**Task inputs**.
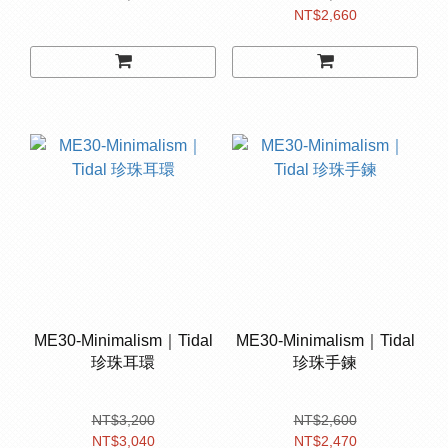
NT$2,660
ME30-Minimalism｜Tidal
ME30-Minimalism｜Tidal
珍珠耳環
珍珠手鍊
NT$3,200
NT$2,600
NT$3,040
NT$2,470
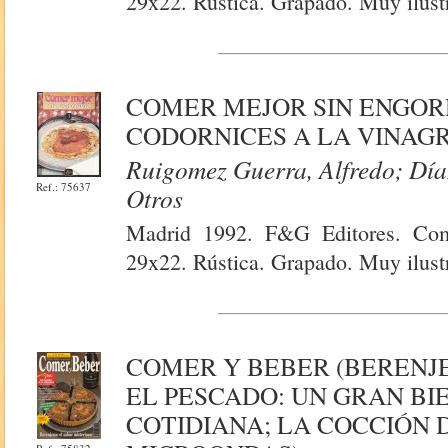
29x22. Rústica. Grapado. Muy ilust
COMER MEJOR SIN ENGORDA
CODORNICES A LA VINAGR
Ruigomez Guerra, Alfredo; Díaz
Ref.: 75637
Otros
Madrid 1992. F&G Editores. Com
29x22. Rústica. Grapado. Muy ilust
COMER Y BEBER (BERENJE
EL PESCADO: UN GRAN BI
COTIDIANA; LA COCCIÓN 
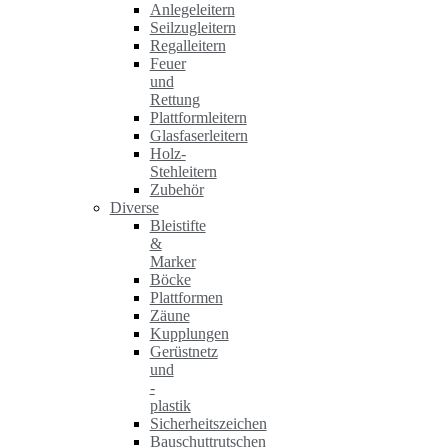
Anlegeleitern
Seilzugleitern
Regalleitern
Feuer
und
Rettung
Plattformleitern
Glasfaserleitern
Holz-
Stehleitern
Zubehör
Diverse
Bleistifte
&
Marker
Böcke
Plattformen
Zäune
Kupplungen
Gerüstnetz
und
-
plastik
Sicherheitszeichen
Bauschuttrutschen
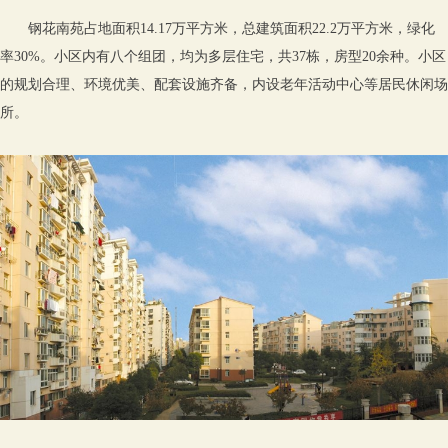
钢花南苑占地面积14.17万平方米，总建筑面积22.2万平方米，绿化
率30%。小区内有八个组团，均为多层住宅，共37栋，房型20余种。小区
的规划合理、环境优美、配套设施齐备，内设老年活动中心等居民休闲场
所。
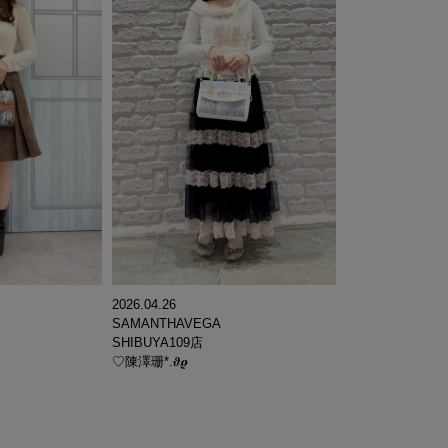
2026.04.26
SAMANTHAVEGA
SHIBUYA109店
♡陳澤珊*.𝝑𝝔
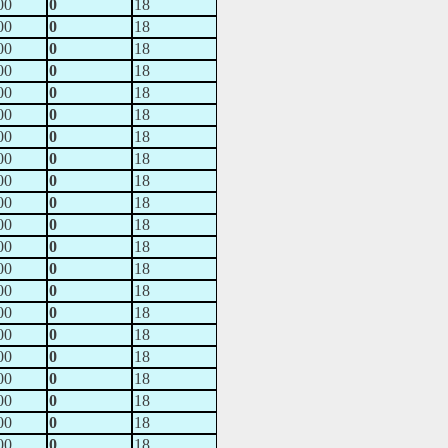
00
0
18
00
0
18
00
0
18
00
0
18
00
0
18
00
0
18
00
0
18
00
0
18
00
0
18
00
0
18
00
0
18
00
0
18
00
0
18
00
0
18
00
0
18
00
0
18
00
0
18
00
0
18
00
0
18
00
0
18
00
0
18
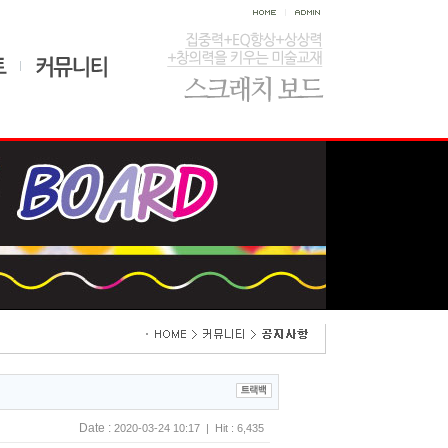
Date :
2020-03-24 10:17 | Hit : 6,435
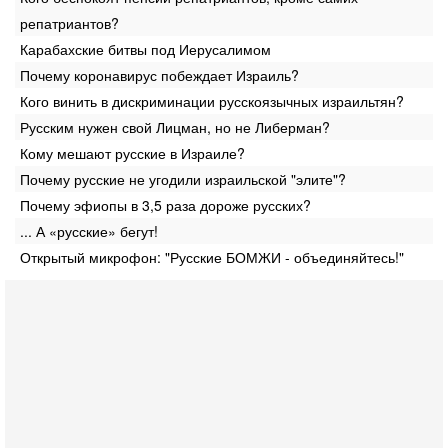
репатриантов?
Карабахские битвы под Иерусалимом
Почему коронавирус побеждает Израиль?
Кого винить в дискриминации русскоязычных израильтян?
Русским нужен свой Лицман, но не Либерман?
Кому мешают русские в Израиле?
Почему русские не угодили израильской "элите"?
Почему эфиопы в 3,5 раза дороже русских?
... А «русские» бегут!
Открытый микрофон: "Русские БОМЖИ - объединяйтесь!"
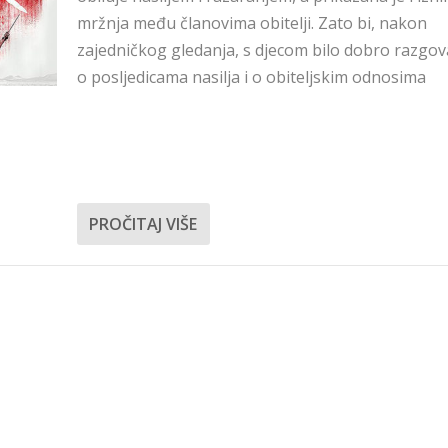
mržnja među članovima obitelji. Zato bi, nakon
zajedničkog gledanja, s djecom bilo dobro razgov
o posljedicama nasilja i o obiteljskim odnosima
PROČITAJ VIŠE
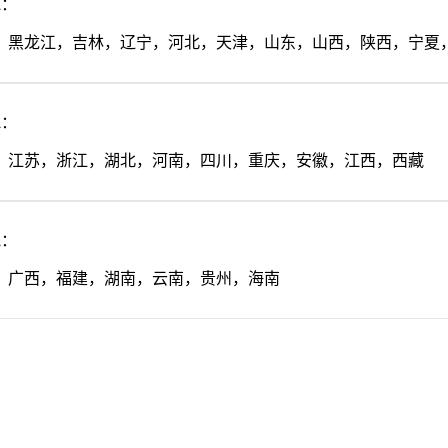
A：
，黑龙江，吉林，辽宁，河北，天津，山东，山西，陕西，宁夏
A：
，江苏，浙江，湖北，河南，四川，重庆，安徽，江西，西藏
A：
，广西，福建，湖南，云南，贵州，海南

**Instructions for the task**.
List every line from the entries above in which "COMER" appears.

**Finished exercise**.
COMER MEJOR SIN ENGORDA
COMER Y BEBER (BERENJE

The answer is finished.